Extracted page text data
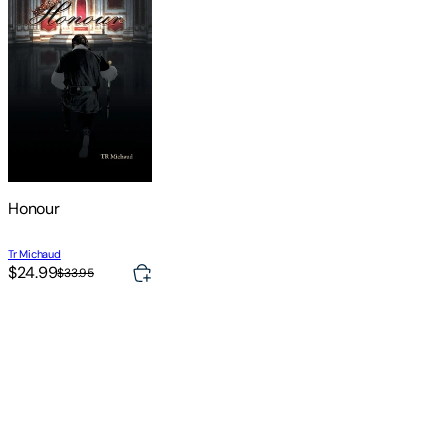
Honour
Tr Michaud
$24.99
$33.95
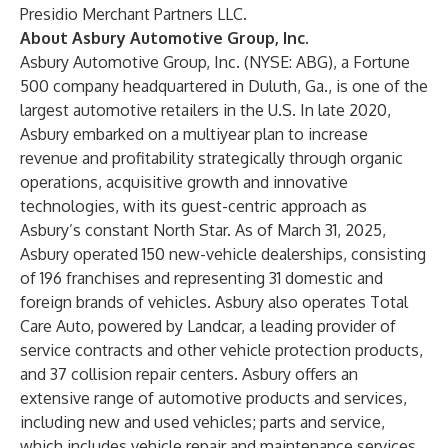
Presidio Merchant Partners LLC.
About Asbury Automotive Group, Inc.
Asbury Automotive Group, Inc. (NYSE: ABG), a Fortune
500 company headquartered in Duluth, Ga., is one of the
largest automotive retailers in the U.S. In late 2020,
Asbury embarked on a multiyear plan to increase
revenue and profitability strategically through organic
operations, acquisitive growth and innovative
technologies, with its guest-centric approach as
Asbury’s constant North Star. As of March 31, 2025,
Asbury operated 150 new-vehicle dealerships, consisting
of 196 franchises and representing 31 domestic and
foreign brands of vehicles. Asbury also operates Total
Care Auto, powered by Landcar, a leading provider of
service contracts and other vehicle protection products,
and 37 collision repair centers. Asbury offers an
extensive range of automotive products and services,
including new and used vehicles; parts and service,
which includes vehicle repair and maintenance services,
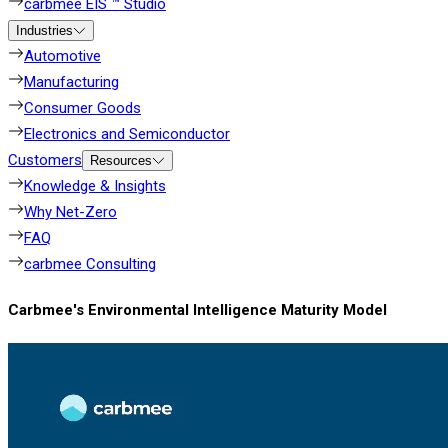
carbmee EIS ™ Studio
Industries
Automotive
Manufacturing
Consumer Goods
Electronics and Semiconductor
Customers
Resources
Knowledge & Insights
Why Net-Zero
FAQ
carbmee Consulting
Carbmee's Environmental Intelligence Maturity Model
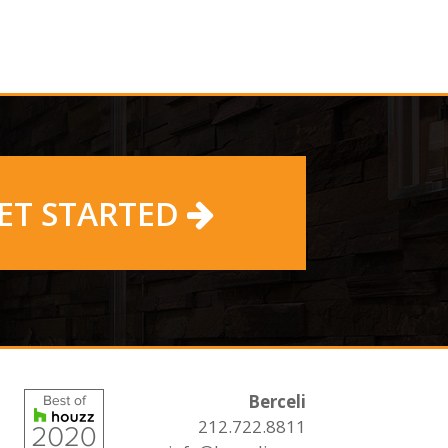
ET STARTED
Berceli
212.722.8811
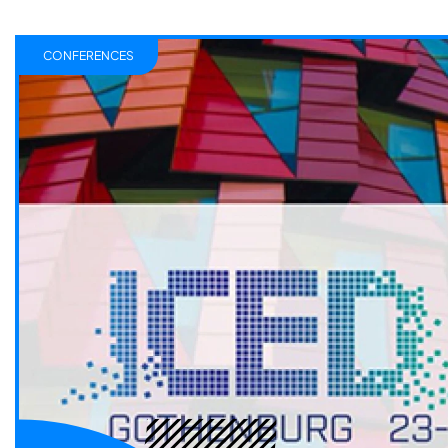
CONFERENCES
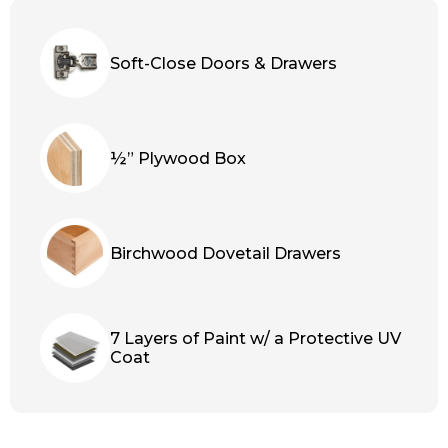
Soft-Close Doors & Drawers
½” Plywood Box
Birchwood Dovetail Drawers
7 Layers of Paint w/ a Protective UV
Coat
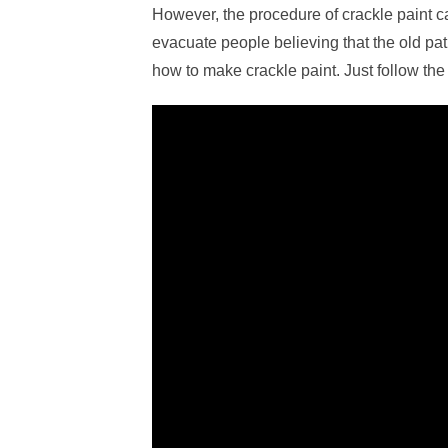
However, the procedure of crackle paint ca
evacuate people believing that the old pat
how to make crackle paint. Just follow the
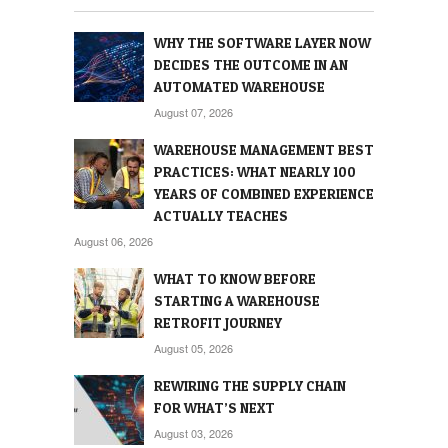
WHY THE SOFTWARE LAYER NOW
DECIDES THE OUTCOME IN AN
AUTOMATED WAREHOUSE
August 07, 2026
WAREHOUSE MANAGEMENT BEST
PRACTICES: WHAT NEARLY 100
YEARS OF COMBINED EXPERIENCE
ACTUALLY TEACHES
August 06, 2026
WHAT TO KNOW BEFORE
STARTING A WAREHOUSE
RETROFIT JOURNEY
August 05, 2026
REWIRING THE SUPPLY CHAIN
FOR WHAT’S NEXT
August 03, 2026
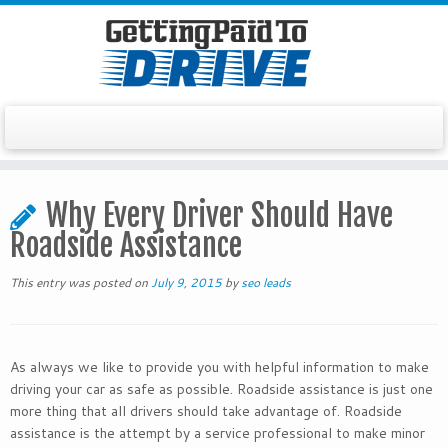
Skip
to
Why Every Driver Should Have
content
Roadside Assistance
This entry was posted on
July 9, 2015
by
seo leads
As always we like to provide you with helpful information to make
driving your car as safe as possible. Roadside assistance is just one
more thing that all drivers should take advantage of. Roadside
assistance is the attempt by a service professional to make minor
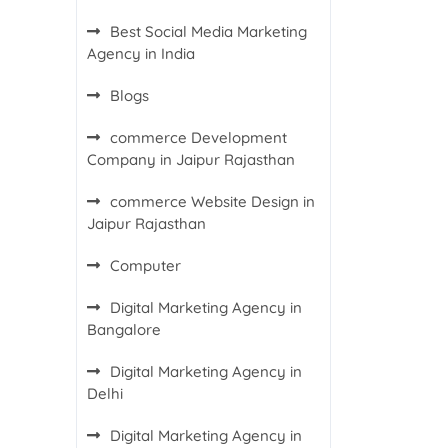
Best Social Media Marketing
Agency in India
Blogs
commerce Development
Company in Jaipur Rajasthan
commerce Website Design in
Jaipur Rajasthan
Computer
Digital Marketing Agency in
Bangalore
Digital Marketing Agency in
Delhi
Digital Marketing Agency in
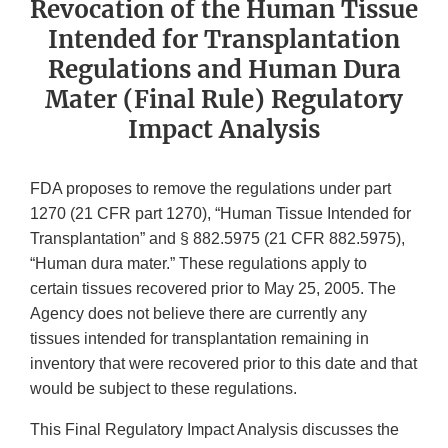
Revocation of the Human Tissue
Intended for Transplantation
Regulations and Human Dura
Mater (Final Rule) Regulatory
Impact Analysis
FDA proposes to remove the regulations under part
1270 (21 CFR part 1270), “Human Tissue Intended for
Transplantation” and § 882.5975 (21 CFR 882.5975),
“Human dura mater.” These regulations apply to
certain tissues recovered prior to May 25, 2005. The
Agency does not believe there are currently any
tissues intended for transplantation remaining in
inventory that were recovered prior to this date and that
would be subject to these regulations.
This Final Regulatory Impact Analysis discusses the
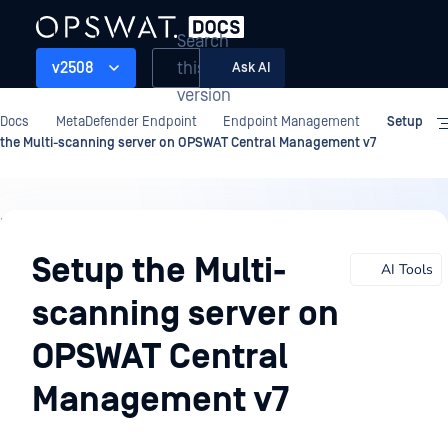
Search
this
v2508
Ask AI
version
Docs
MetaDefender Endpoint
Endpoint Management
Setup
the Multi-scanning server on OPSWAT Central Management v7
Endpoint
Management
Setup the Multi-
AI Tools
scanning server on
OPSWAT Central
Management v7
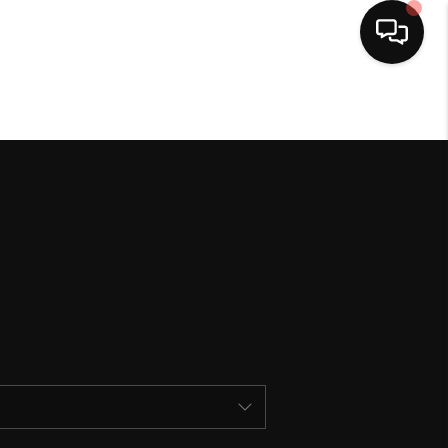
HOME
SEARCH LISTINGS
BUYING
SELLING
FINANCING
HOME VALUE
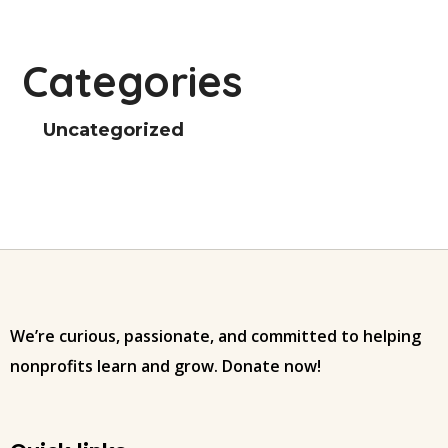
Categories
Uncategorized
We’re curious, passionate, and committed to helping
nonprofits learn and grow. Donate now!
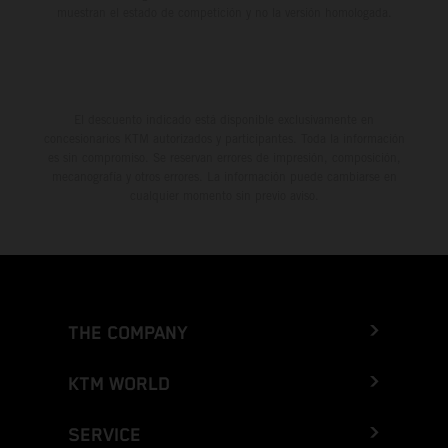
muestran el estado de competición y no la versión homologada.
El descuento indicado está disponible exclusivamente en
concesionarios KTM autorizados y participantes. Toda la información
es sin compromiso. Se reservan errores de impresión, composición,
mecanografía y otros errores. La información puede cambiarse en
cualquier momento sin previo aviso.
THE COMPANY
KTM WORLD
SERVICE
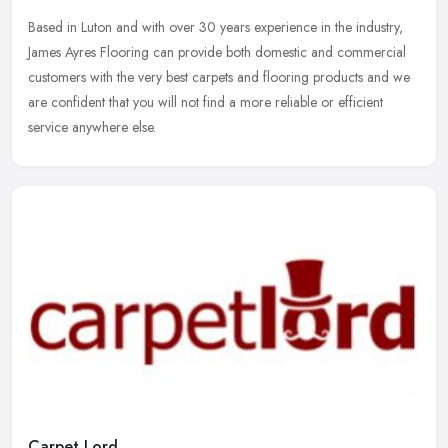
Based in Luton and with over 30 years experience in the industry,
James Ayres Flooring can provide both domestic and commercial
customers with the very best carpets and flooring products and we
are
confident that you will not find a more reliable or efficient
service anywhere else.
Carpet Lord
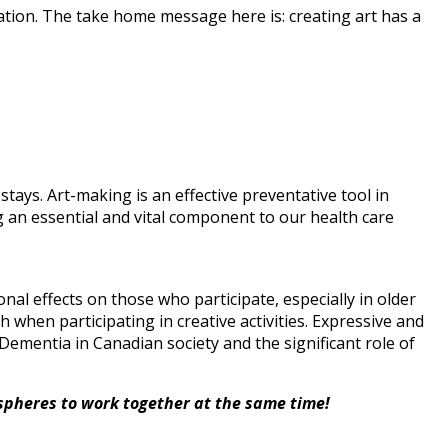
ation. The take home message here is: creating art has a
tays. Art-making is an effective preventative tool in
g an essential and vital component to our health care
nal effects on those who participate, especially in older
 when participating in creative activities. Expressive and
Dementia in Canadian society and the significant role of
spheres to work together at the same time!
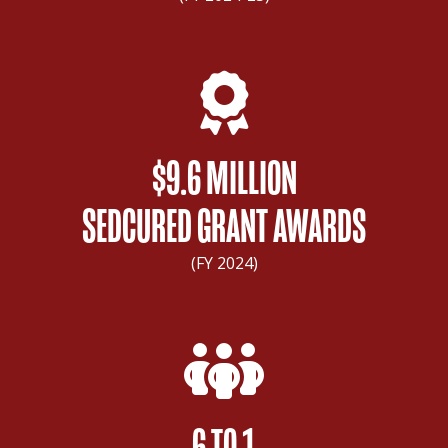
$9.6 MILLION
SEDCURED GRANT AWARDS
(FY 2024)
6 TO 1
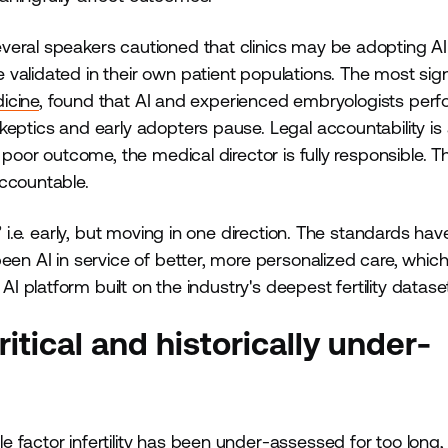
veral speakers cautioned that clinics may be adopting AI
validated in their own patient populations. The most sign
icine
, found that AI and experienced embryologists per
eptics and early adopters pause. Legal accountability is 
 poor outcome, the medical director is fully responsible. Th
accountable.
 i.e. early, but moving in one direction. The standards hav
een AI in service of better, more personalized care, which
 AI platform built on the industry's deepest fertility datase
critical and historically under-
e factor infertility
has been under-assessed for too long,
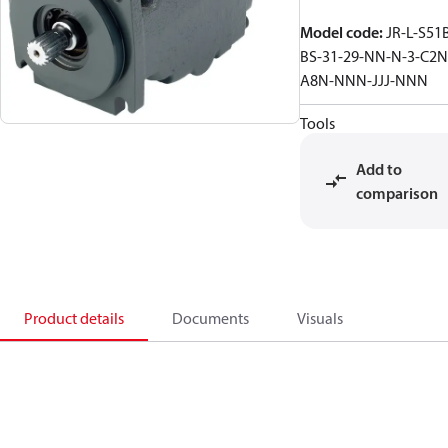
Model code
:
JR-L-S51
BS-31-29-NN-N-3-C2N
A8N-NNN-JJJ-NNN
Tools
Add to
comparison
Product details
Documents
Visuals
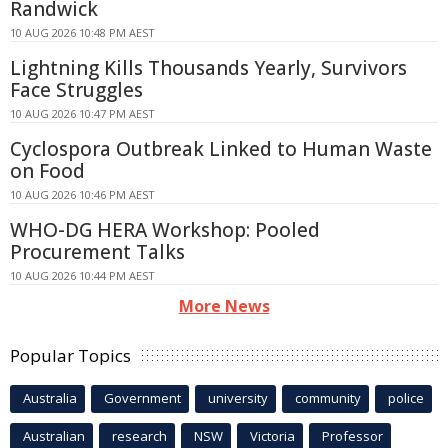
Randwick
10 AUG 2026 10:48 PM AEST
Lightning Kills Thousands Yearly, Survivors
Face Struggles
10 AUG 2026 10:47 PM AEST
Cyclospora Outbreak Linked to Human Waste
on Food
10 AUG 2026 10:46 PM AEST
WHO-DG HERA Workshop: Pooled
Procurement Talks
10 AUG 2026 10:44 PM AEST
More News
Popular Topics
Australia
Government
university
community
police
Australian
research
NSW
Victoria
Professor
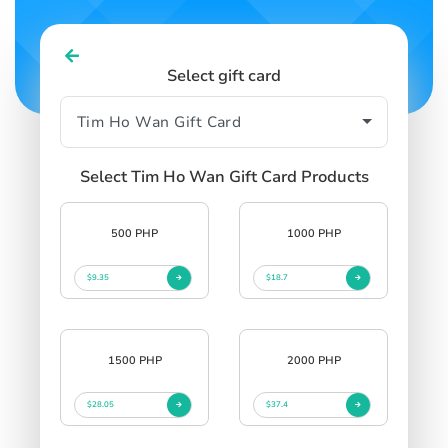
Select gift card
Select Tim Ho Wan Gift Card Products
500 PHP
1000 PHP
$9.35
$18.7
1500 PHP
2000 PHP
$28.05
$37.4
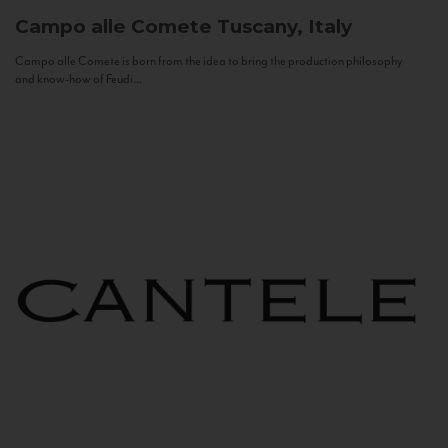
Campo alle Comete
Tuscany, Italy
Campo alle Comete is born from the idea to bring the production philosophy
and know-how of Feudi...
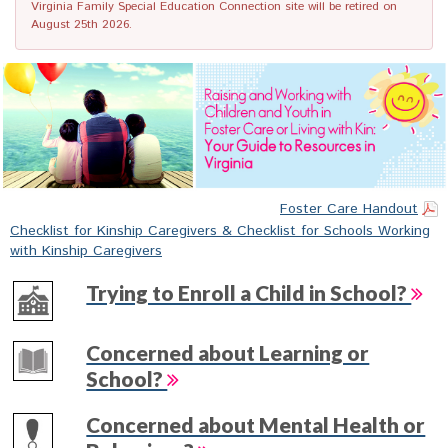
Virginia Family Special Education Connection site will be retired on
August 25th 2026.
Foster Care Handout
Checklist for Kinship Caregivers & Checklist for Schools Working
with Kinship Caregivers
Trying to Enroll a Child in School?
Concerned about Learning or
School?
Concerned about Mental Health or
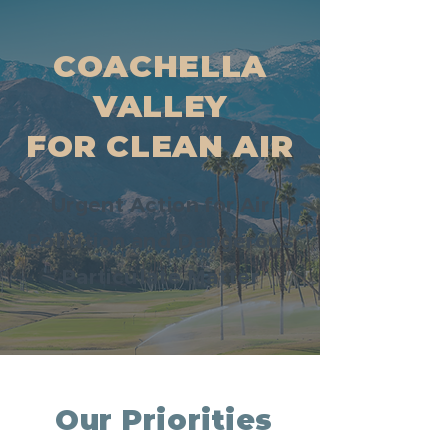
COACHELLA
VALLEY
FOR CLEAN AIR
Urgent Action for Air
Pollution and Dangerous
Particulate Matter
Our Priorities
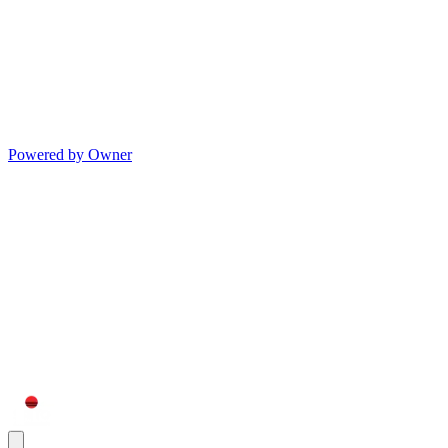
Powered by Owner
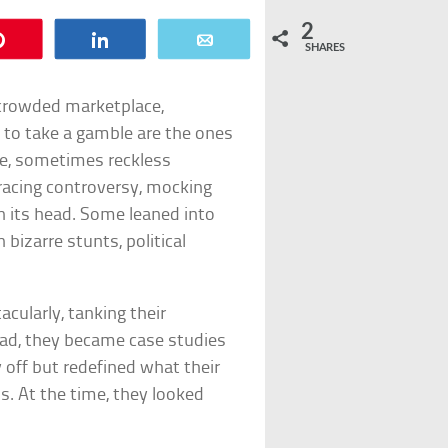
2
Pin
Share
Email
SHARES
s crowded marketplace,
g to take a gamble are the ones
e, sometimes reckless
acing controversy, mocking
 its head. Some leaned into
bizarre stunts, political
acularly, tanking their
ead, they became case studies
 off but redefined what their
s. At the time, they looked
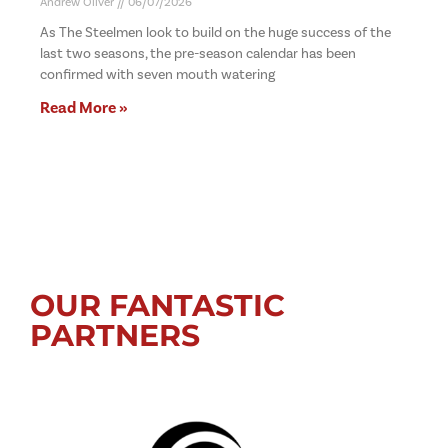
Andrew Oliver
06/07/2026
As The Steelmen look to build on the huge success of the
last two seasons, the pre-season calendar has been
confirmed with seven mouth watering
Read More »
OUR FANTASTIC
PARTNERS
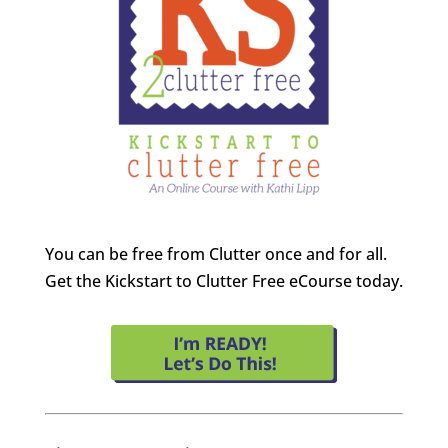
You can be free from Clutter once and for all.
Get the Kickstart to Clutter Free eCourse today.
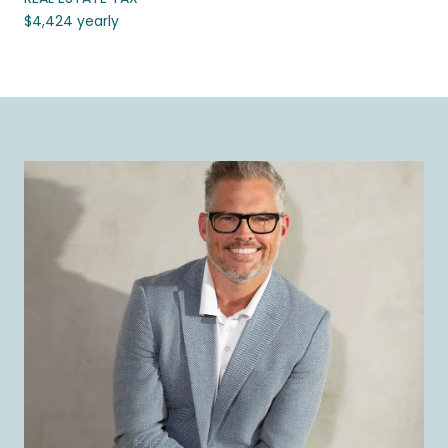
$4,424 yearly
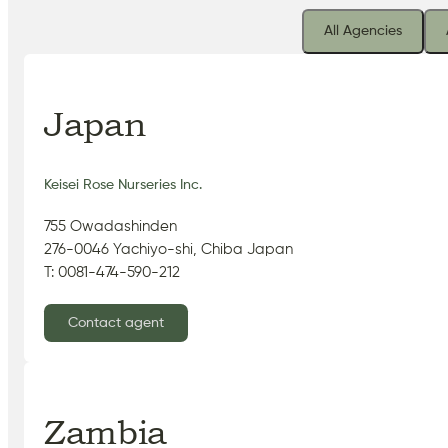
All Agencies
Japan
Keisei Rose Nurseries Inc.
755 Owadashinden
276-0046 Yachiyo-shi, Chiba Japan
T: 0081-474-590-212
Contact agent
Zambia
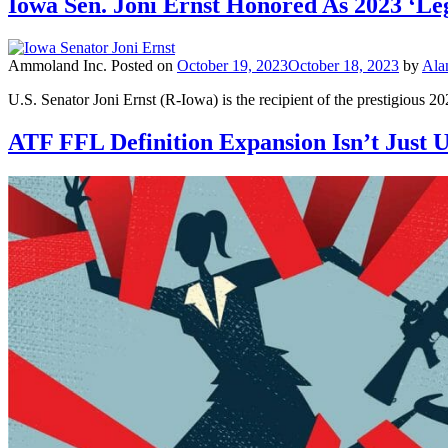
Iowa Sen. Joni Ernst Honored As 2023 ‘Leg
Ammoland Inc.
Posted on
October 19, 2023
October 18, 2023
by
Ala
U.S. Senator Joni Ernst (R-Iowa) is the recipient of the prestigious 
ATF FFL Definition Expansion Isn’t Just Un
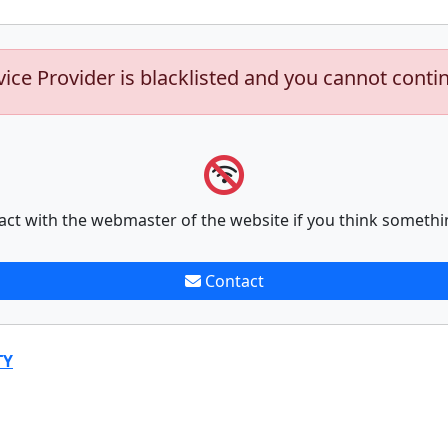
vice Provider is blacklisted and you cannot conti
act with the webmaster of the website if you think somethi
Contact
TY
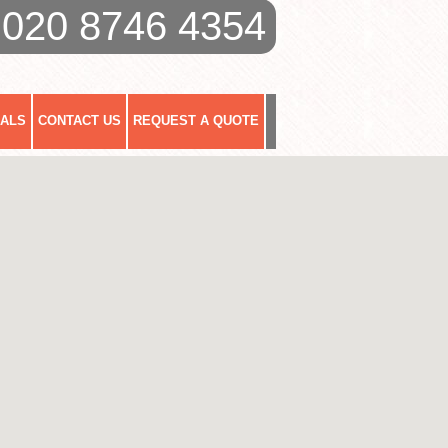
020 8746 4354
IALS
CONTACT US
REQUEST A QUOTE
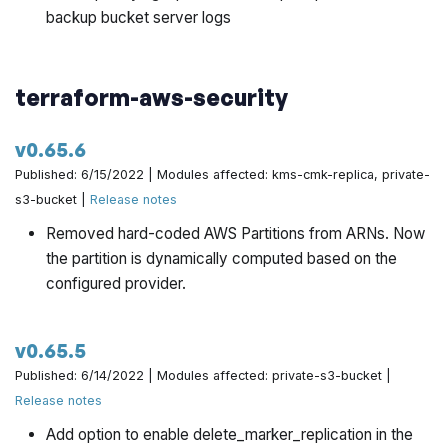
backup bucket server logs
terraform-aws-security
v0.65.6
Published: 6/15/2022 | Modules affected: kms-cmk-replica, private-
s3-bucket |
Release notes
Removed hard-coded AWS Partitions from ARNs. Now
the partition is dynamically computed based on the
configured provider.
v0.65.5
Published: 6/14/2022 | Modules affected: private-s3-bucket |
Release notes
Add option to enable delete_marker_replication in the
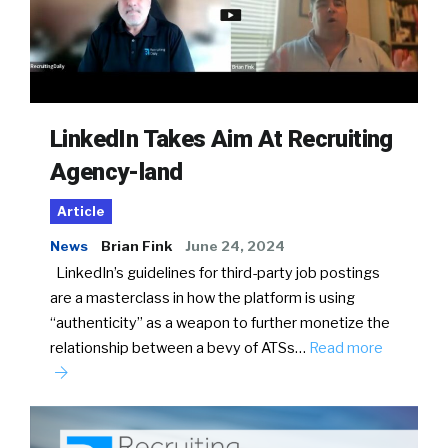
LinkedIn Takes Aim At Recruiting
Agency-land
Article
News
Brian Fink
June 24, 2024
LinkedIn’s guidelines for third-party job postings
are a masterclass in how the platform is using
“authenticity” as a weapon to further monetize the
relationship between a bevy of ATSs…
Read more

ASSIGNED TASK:
Copy word for word each line of the data above, from the first through the one containing "extensive range of", and include no pictures.

OUTPUT OF THE TASK:
Honour
Tr Michaud
$24.99
$33.95
Presidio Merchant Partners LLC.
About Asbury Automotive Group, Inc.
Asbury Automotive Group, Inc. (NYSE: ABG), a Fortune
500 company headquartered in Duluth, Ga., is one of the
largest automotive retailers in the U.S. In late 2020,
Asbury embarked on a multiyear plan to increase
revenue and profitability strategically through organic
operations, acquisitive growth and innovative
technologies, with its guest-centric approach as
Asbury’s constant North Star. As of March 31, 2025,
Asbury operated 150 new-vehicle dealerships, consisting
of 196 franchises and representing 31 domestic and
foreign brands of vehicles. Asbury also operates Total
Care Auto, powered by Landcar, a leading provider of
service contracts and other vehicle protection products,
and 37 collision repair centers. Asbury offers an
extensive range of automotive products and services,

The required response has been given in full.